На индивидуальном пульте Маши пульсировала трафаретка. Розовый цвет означал пограничное состояние между нормой и патологией. Маша трижды перечитала сообщение, прежде чем до нее дошел смысл.
– Гильгамеш, ты уверен? – прошептала она в плечевой микрофон.
На экране вспыхнуло категорическое "Да".
– Никому не сообщать, – быстро сказала Маша.
Экран ответил, что и не собирался. В это время из недр корабля донесся взволнованный голос Джанкарло:
– Братцы, переключайтесь на радарный обзор!
– Переключить? – спросил Гильгамеш.
– И побыстрее, – нетерпеливо сказал Мерконци.
Мбойе вопросительно обернулся к Маше. С его стороны это было первое проявление слабости за весь рейс.
– Ну конечно, – удивленно сказала она. – Ты вообще... распоряжайся.
– Я плохо переношу неожиданные приключения.
С помощью радаров выяснилось, что неуправляемый крейсер летит в достаточно материальном окружении.
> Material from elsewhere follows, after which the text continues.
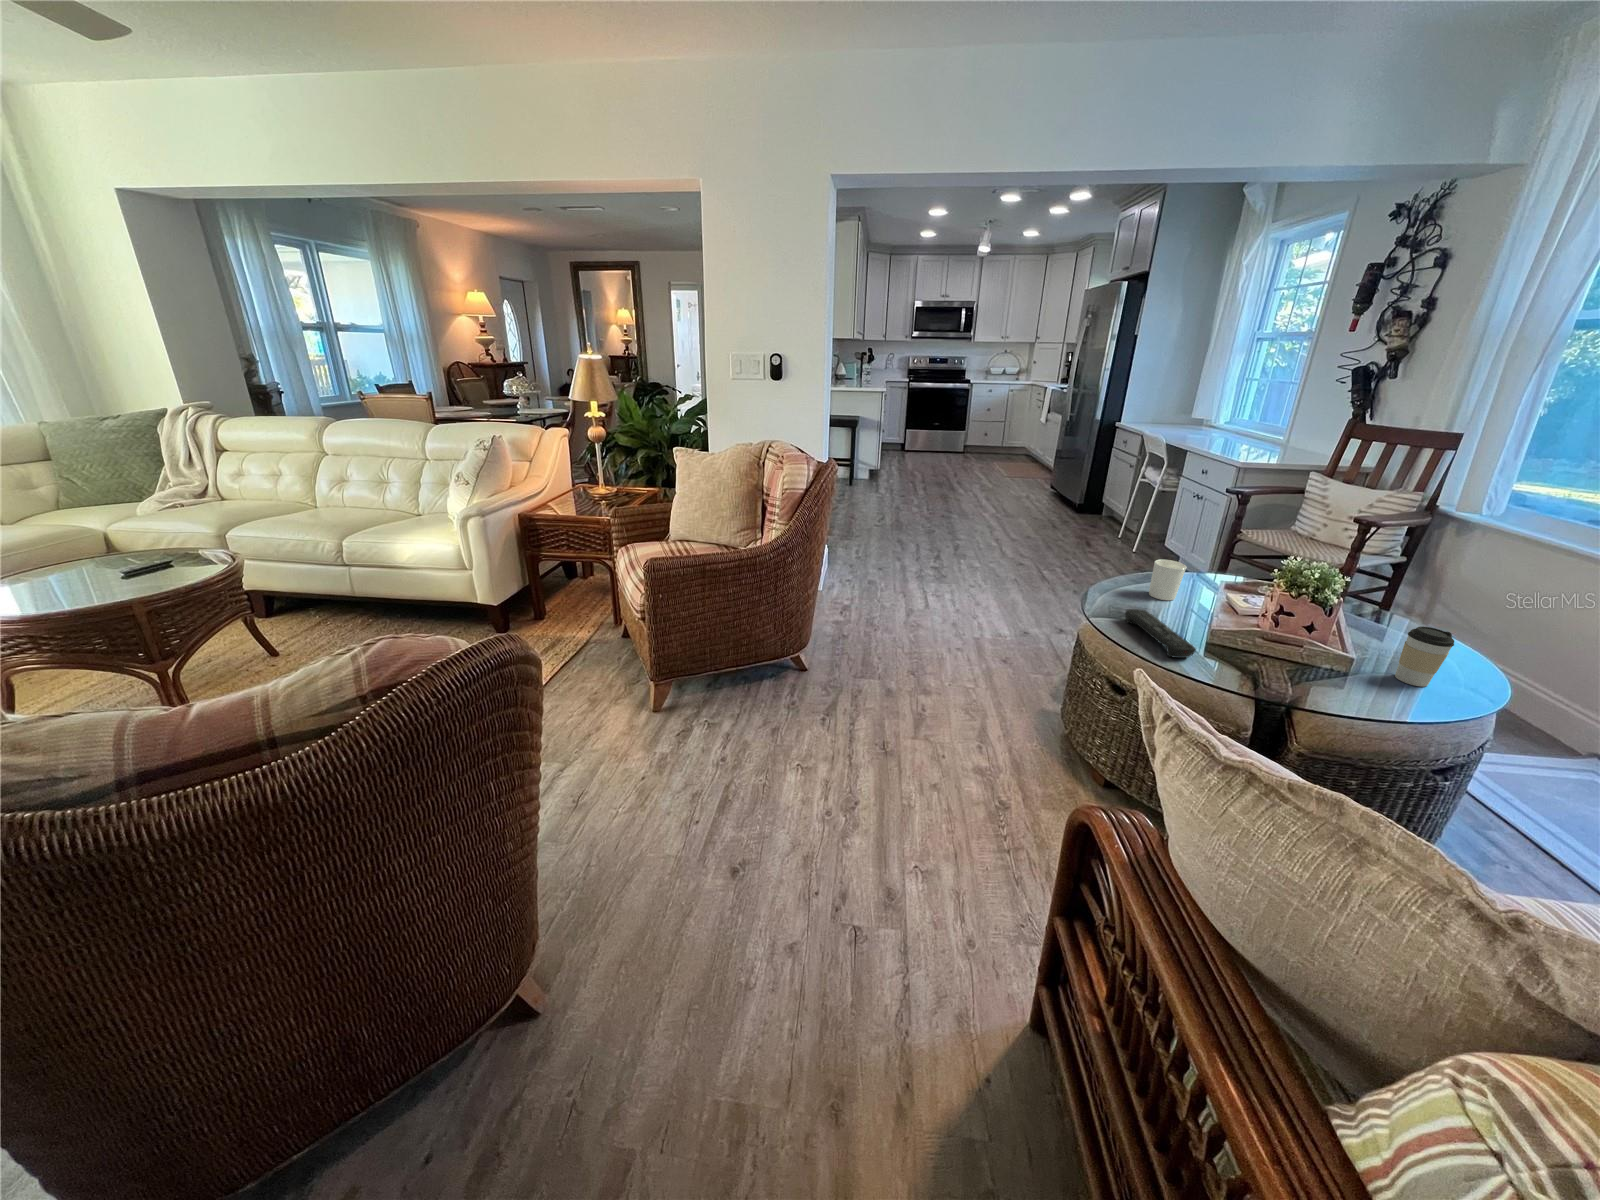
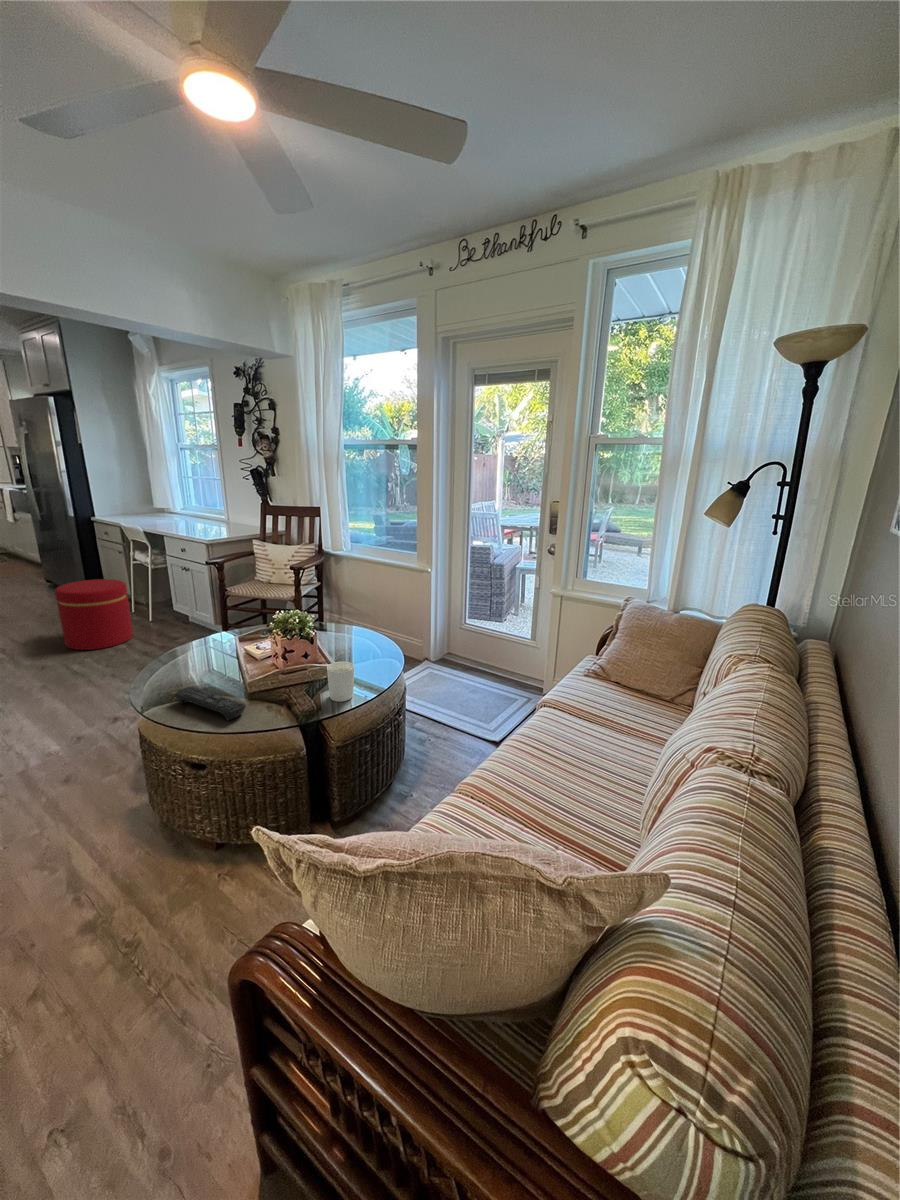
ottoman: none [1047,488,1124,563] -> present [55,579,133,650]
candle holder: present [1149,560,1187,600] -> present [327,661,354,702]
coffee cup: present [1395,626,1454,687] -> none [353,630,374,668]

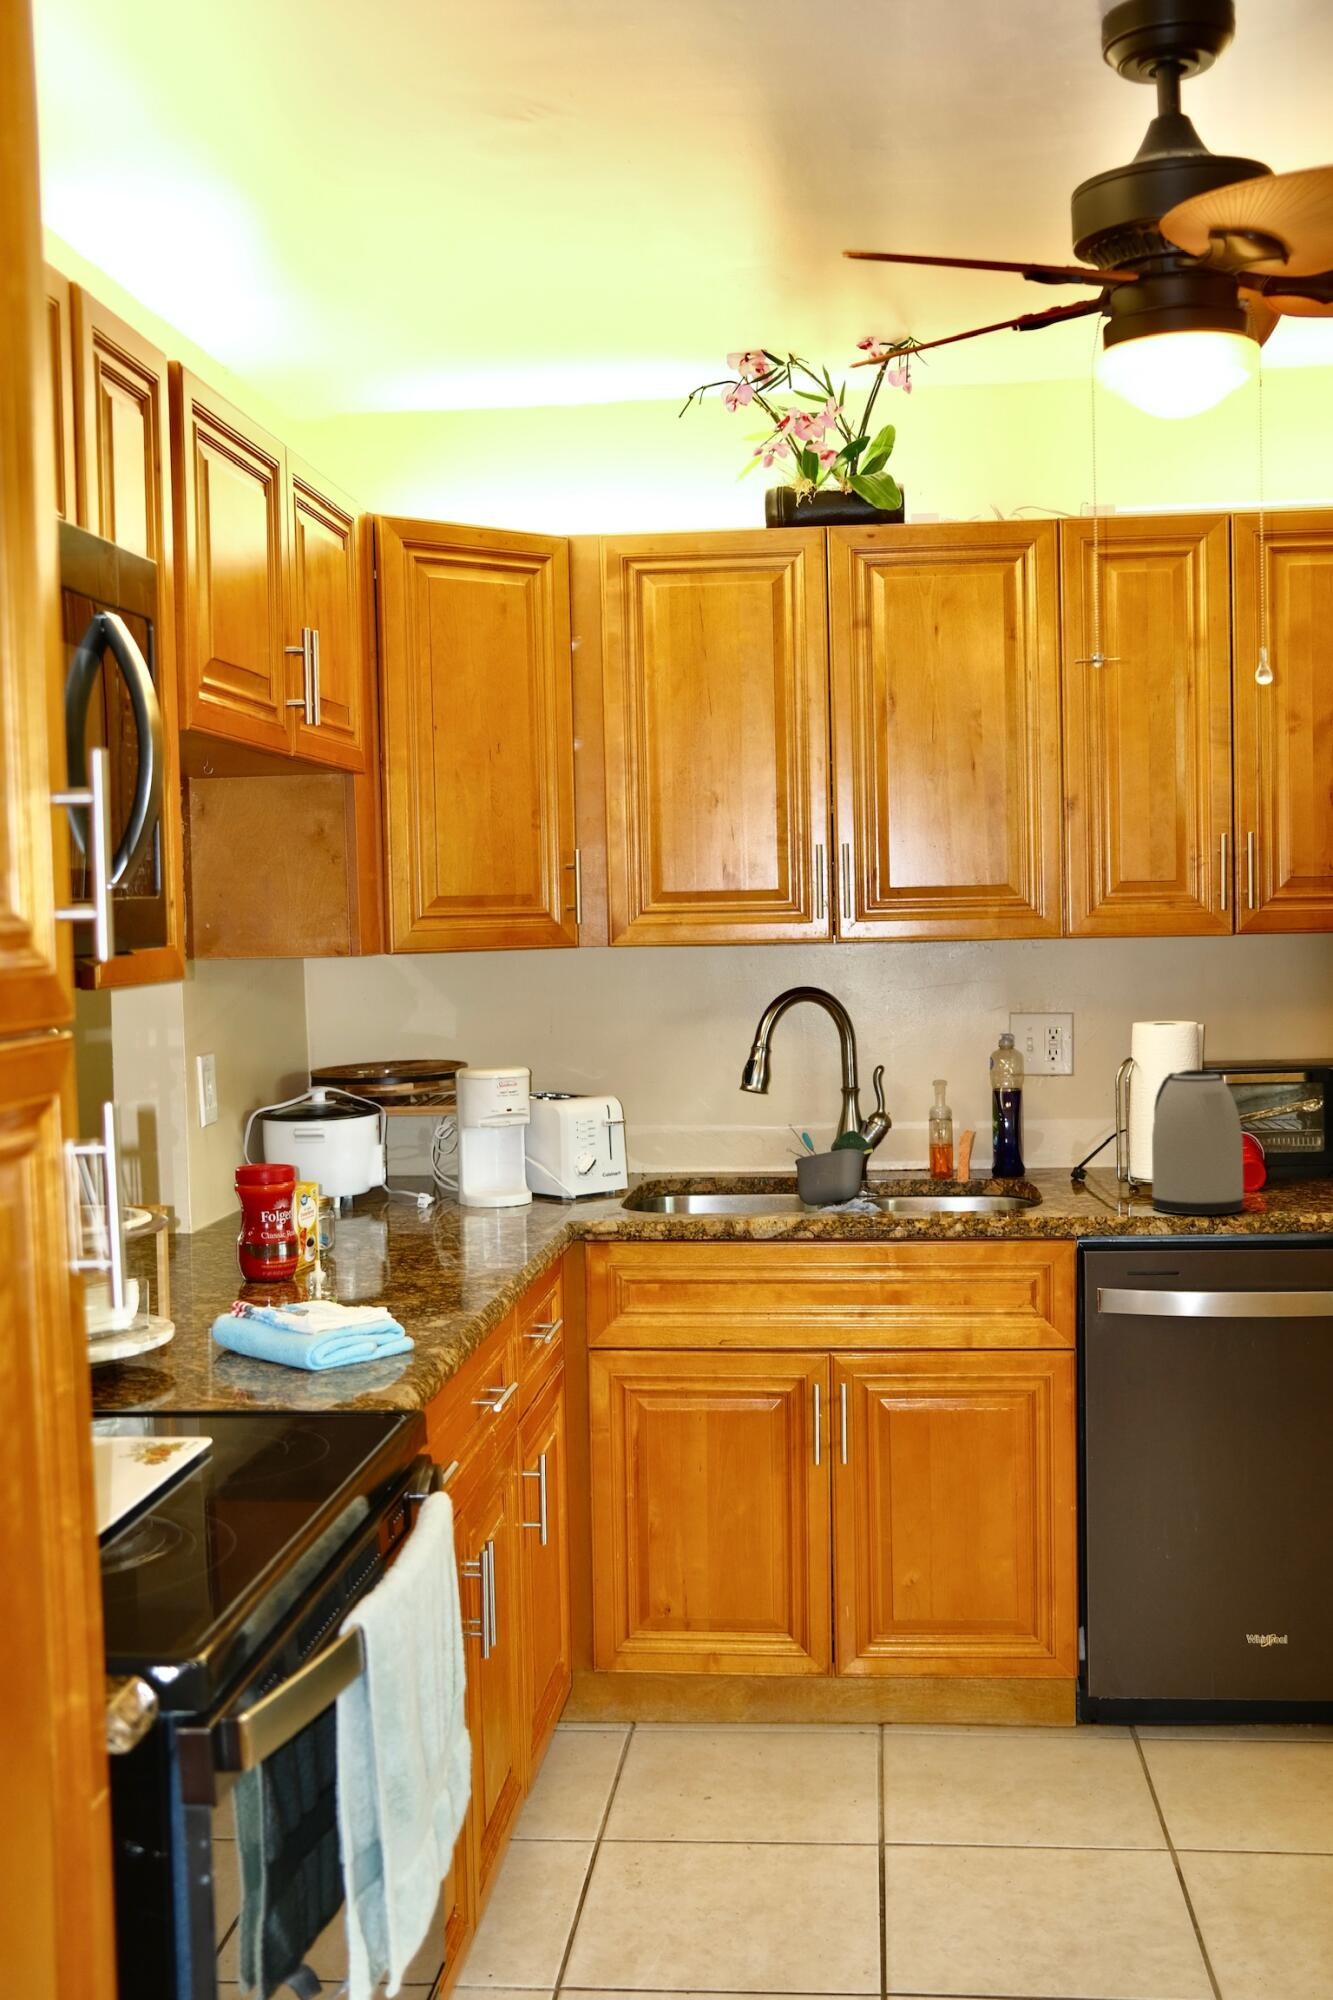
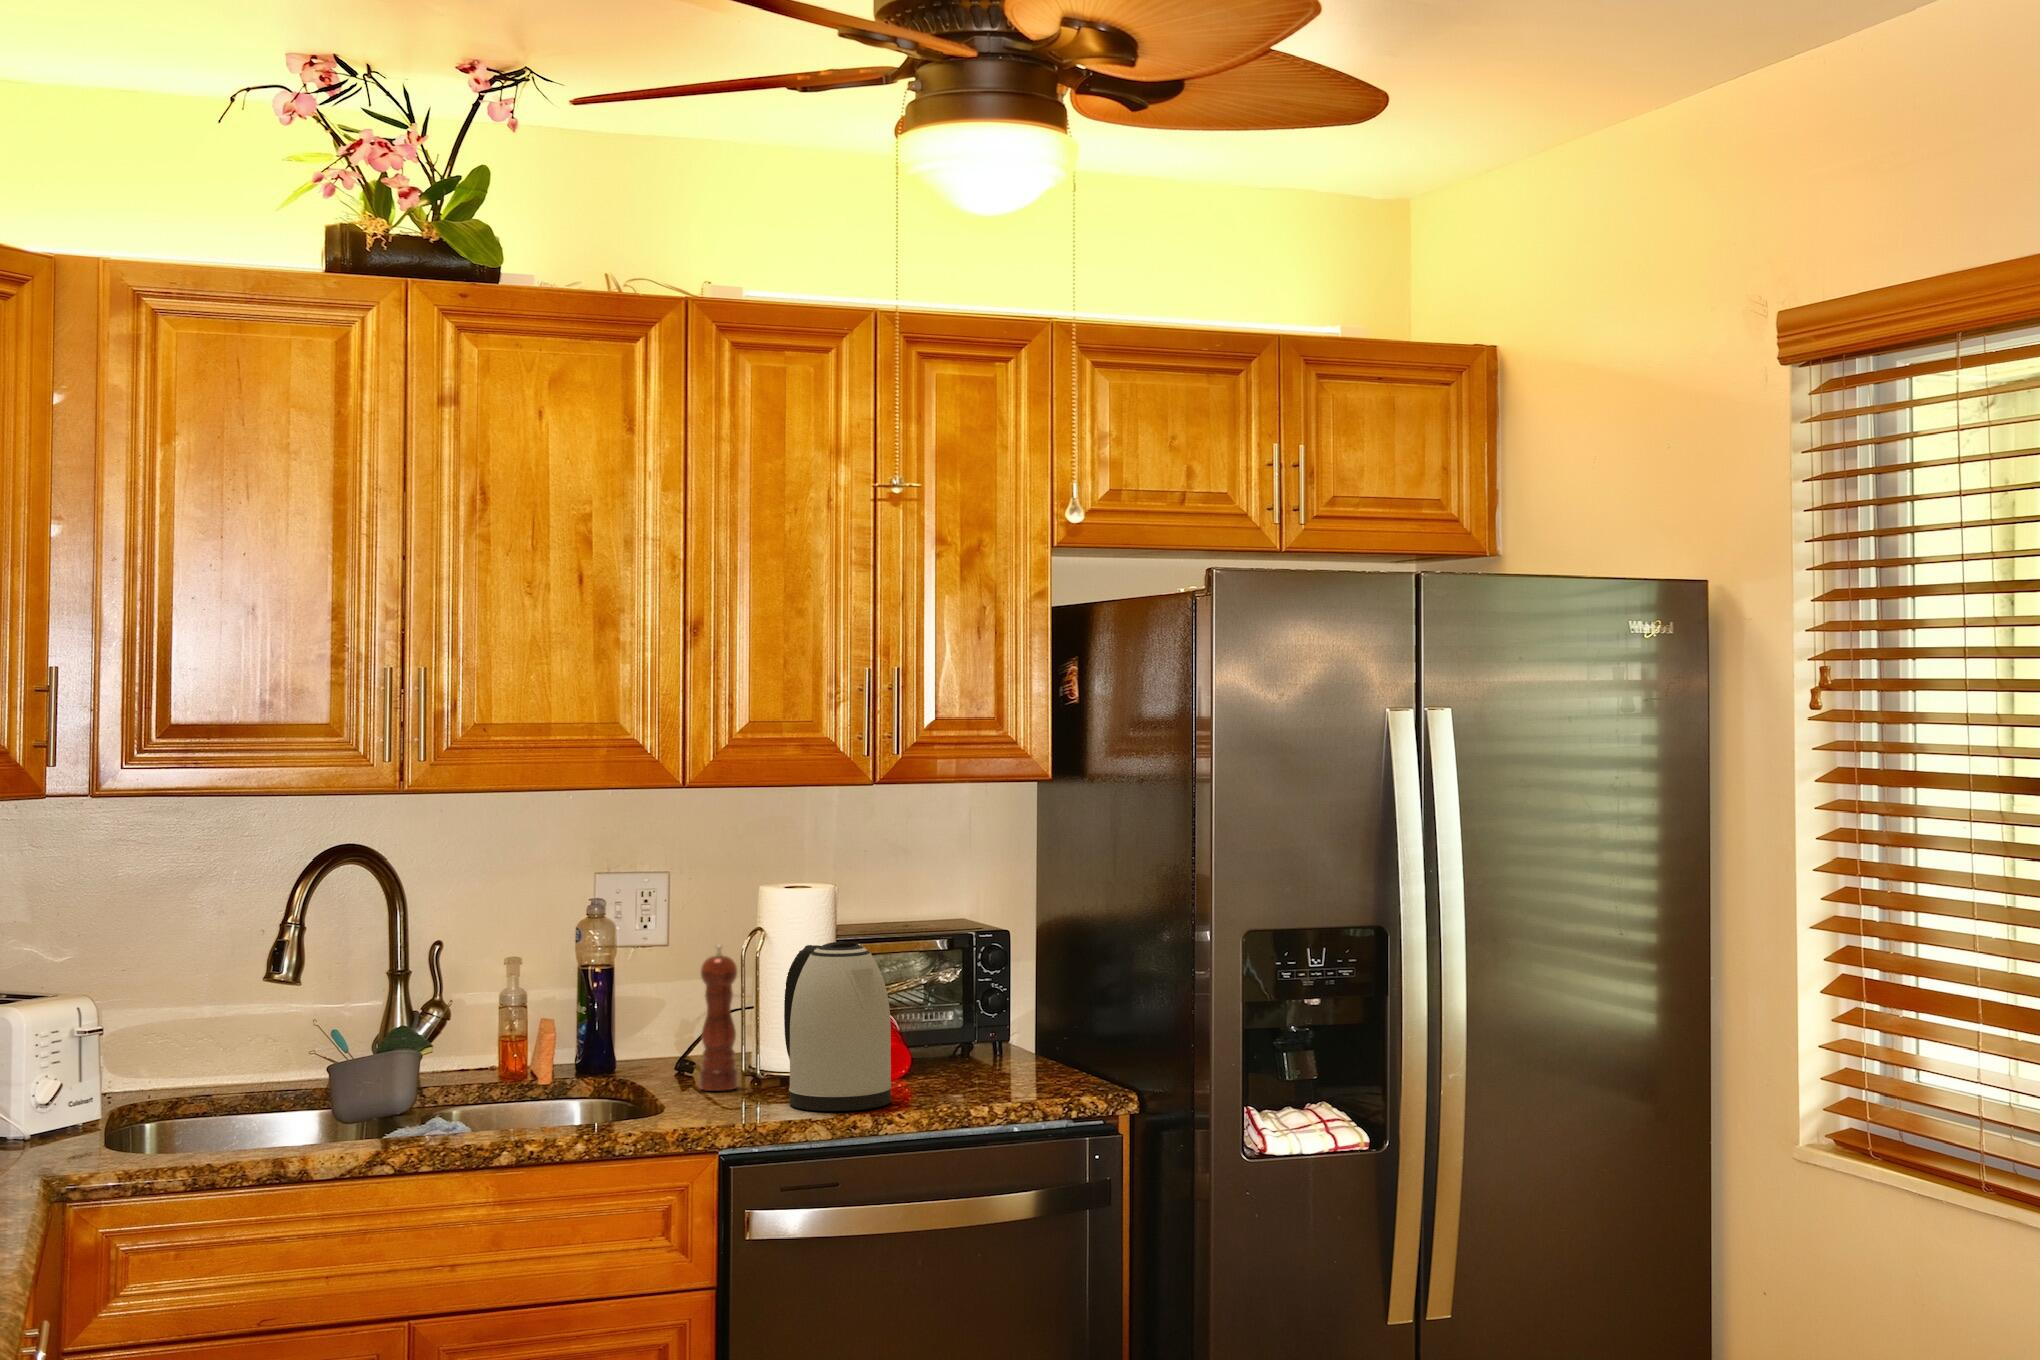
pepper mill: none [1084,1072,1118,1194] -> present [700,945,738,1091]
Перед ним открылся черный канал с туманными, размытыми очертаниями стенок. В канале определялась меньше, чем пустота, но вот стенки-то вроде были, а если так, то должны были из чего-то состоять.
Диаметр этого сверхпространственного хода казался большим, в некоторых местах достигая миллионов километров, если верить показаниям лазерных дальномеров. Был он изумительно пуст – ни пылинки, ни атома, ни иона. Изгибы стен имели не слишком большие углы, но время от времени летящий с неопределяемой скоростью "Вихрь" обо что-то цеплялся, чиркал защитными полями, как спортивные сани, несущиеся в желобе бобслея. Возникающие колебания вынуждали генераторы полей работать в переменном, "рваном" режиме. При этом помещения корабля наполнялись громоподобной какофонией, а расход энергии скачкообразно увеличивался.